▶ _Extracted entries_:
-------
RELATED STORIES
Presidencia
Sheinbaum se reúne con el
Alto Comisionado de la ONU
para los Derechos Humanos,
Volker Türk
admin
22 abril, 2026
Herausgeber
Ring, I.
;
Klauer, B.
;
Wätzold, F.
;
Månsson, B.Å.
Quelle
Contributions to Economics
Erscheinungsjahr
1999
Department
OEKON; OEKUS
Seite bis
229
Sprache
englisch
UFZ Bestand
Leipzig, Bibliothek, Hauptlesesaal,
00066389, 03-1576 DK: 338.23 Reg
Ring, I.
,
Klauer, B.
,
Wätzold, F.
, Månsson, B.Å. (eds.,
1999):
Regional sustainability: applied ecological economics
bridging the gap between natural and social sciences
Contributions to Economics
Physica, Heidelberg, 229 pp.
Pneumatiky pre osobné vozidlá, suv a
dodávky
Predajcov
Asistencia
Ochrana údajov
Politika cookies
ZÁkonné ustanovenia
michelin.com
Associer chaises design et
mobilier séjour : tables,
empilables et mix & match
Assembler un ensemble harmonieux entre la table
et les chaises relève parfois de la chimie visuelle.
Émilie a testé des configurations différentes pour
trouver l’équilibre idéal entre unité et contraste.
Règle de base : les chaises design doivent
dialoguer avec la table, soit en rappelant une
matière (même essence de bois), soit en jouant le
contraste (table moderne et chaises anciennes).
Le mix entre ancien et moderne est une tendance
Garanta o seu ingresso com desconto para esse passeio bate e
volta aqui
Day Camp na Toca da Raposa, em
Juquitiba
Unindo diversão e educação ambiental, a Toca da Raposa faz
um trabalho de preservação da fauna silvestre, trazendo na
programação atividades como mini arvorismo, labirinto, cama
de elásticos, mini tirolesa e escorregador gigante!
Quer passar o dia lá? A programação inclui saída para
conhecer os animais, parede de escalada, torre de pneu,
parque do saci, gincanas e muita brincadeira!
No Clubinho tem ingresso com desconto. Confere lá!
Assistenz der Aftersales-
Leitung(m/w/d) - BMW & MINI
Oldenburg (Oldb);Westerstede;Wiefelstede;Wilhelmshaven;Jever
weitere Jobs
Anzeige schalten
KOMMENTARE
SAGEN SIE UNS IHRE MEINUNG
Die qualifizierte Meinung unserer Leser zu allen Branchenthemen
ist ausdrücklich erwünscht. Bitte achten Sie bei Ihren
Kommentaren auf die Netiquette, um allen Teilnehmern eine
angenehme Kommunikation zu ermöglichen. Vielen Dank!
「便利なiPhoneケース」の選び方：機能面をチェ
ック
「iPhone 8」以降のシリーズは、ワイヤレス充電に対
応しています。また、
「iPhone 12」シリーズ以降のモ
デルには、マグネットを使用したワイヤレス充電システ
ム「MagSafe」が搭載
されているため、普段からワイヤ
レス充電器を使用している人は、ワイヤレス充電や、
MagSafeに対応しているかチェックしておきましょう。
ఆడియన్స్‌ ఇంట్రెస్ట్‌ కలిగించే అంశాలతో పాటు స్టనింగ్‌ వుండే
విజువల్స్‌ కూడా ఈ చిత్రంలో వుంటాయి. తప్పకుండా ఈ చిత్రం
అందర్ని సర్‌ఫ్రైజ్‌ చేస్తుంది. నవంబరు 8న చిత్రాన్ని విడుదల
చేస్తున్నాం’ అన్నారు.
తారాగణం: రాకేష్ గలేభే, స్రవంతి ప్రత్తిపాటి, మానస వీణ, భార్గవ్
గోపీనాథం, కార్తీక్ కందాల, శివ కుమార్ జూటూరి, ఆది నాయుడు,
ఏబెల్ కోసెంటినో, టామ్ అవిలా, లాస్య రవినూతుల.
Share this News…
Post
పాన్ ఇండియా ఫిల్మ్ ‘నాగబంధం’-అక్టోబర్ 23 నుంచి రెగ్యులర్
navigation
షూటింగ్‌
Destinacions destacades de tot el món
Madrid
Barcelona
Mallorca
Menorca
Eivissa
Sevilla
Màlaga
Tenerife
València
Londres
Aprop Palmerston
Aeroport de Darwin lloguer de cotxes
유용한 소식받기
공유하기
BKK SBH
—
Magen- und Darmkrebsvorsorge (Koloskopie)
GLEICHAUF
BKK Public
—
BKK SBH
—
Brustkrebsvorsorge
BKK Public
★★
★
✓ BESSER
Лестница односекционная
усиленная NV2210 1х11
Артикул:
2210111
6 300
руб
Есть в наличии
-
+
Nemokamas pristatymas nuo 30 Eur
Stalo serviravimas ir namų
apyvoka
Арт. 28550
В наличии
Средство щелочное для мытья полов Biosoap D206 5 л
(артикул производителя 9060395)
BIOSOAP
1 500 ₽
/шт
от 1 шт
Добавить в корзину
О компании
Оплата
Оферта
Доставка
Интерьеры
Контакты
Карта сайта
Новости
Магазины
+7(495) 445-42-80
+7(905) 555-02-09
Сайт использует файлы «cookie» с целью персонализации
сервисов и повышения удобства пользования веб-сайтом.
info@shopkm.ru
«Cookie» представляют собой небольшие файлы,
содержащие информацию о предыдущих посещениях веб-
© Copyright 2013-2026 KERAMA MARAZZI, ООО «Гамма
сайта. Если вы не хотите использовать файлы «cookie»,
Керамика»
-------
▶ _Task brief_: Retype every line of the records above verbatim, keeping the original line breaks and changing nothing.

▶ _Reply to the task_:
RELATED STORIES
Presidencia
Sheinbaum se reúne con el
Alto Comisionado de la ONU
para los Derechos Humanos,
Volker Türk
admin
22 abril, 2026
Herausgeber
Ring, I.
;
Klauer, B.
;
Wätzold, F.
;
Månsson, B.Å.
Quelle
Contributions to Economics
Erscheinungsjahr
1999
Department
OEKON; OEKUS
Seite bis
229
Sprache
englisch
UFZ Bestand
Leipzig, Bibliothek, Hauptlesesaal,
00066389, 03-1576 DK: 338.23 Reg
Ring, I.
,
Klauer, B.
,
Wätzold, F.
, Månsson, B.Å. (eds.,
1999):
Regional sustainability: applied ecological economics
bridging the gap between natural and social sciences
Contributions to Economics
Physica, Heidelberg, 229 pp.
Pneumatiky pre osobné vozidlá, suv a
dodávky
Predajcov
Asistencia
Ochrana údajov
Politika cookies
ZÁkonné ustanovenia
michelin.com
Associer chaises design et
mobilier séjour : tables,
empilables et mix & match
Assembler un ensemble harmonieux entre la table
et les chaises relève parfois de la chimie visuelle.
Émilie a testé des configurations différentes pour
trouver l’équilibre idéal entre unité et contraste.
Règle de base : les chaises design doivent
dialoguer avec la table, soit en rappelant une
matière (même essence de bois), soit en jouant le
contraste (table moderne et chaises anciennes).
Le mix entre ancien et moderne est une tendance
Garanta o seu ingresso com desconto para esse passeio bate e
volta aqui
Day Camp na Toca da Raposa, em
Juquitiba
Unindo diversão e educação ambiental, a Toca da Raposa faz
um trabalho de preservação da fauna silvestre, trazendo na
programação atividades como mini arvorismo, labirinto, cama
de elásticos, mini tirolesa e escorregador gigante!
Quer passar o dia lá? A programação inclui saída para
conhecer os animais, parede de escalada, torre de pneu,
parque do saci, gincanas e muita brincadeira!
No Clubinho tem ingresso com desconto. Confere lá!
Assistenz der Aftersales-
Leitung(m/w/d) - BMW & MINI
Oldenburg (Oldb);Westerstede;Wiefelstede;Wilhelmshaven;Jever
weitere Jobs
Anzeige schalten
KOMMENTARE
SAGEN SIE UNS IHRE MEINUNG
Die qualifizierte Meinung unserer Leser zu allen Branchenthemen
ist ausdrücklich erwünscht. Bitte achten Sie bei Ihren
Kommentaren auf die Netiquette, um allen Teilnehmern eine
angenehme Kommunikation zu ermöglichen. Vielen Dank!
「便利なiPhoneケース」の選び方：機能面をチェ
ック
「iPhone 8」以降のシリーズは、ワイヤレス充電に対
応しています。また、
「iPhone 12」シリーズ以降のモ
デルには、マグネットを使用したワイヤレス充電システ
ム「MagSafe」が搭載
されているため、普段からワイヤ
レス充電器を使用している人は、ワイヤレス充電や、
MagSafeに対応しているかチェックしておきましょう。
ఆడియన్స్‌ ఇంట్రెస్ట్‌ కలిగించే అంశాలతో పాటు స్టనింగ్‌ వుండే
విజువల్స్‌ కూడా ఈ చిత్రంలో వుంటాయి. తప్పకుండా ఈ చిత్రం
అందర్ని సర్‌ఫ్రైజ్‌ చేస్తుంది. నవంబరు 8న చిత్రాన్ని విడుదల
చేస్తున్నాం’ అన్నారు.
తారాగణం: రాకేష్ గలేభే, స్రవంతి ప్రత్తిపాటి, మానస వీణ, భార్గవ్
గోపీనాథం, కార్తీక్ కందాల, శివ కుమార్ జూటూరి, ఆది నాయుడు,
ఏబెల్ కోసెంటినో, టామ్ అవిలా, లాస్య రవినూతుల.
Share this News…
Post
పాన్ ఇండియా ఫిల్మ్ ‘నాగబంధం’-అక్టోబర్ 23 నుంచి రెగ్యులర్
navigation
షూటింగ్‌
Destinacions destacades de tot el món
Madrid
Barcelona
Mallorca
Menorca
Eivissa
Sevilla
Màlaga
Tenerife
València
Londres
Aprop Palmerston
Aeroport de Darwin lloguer de cotxes
유용한 소식받기
공유하기
BKK SBH
—
Magen- und Darmkrebsvorsorge (Koloskopie)
GLEICHAUF
BKK Public
—
BKK SBH
—
Brustkrebsvorsorge
BKK Public
★★
★
✓ BESSER
Лестница односекционная
усиленная NV2210 1х11
Артикул:
2210111
6 300
руб
Есть в наличии
-
+
Nemokamas pristatymas nuo 30 Eur
Stalo serviravimas ir namų
apyvoka
Арт. 28550
В наличии
Средство щелочное для мытья полов Biosoap D206 5 л
(артикул производителя 9060395)
BIOSOAP
1 500 ₽
/шт
от 1 шт
Добавить в корзину
О компании
Оплата
Оферта
Доставка
Интерьеры
Контакты
Карта сайта
Новости
Магазины
+7(495) 445-42-80
+7(905) 555-02-09
Сайт использует файлы «cookie» с целью персонализации
сервисов и повышения удобства пользования веб-сайтом.
info@shopkm.ru
«Cookie» представляют собой небольшие файлы,
содержащие информацию о предыдущих посещениях веб-
© Copyright 2013-2026 KERAMA MARAZZI, ООО «Гамма
сайта. Если вы не хотите использовать файлы «cookie»,
Керамика»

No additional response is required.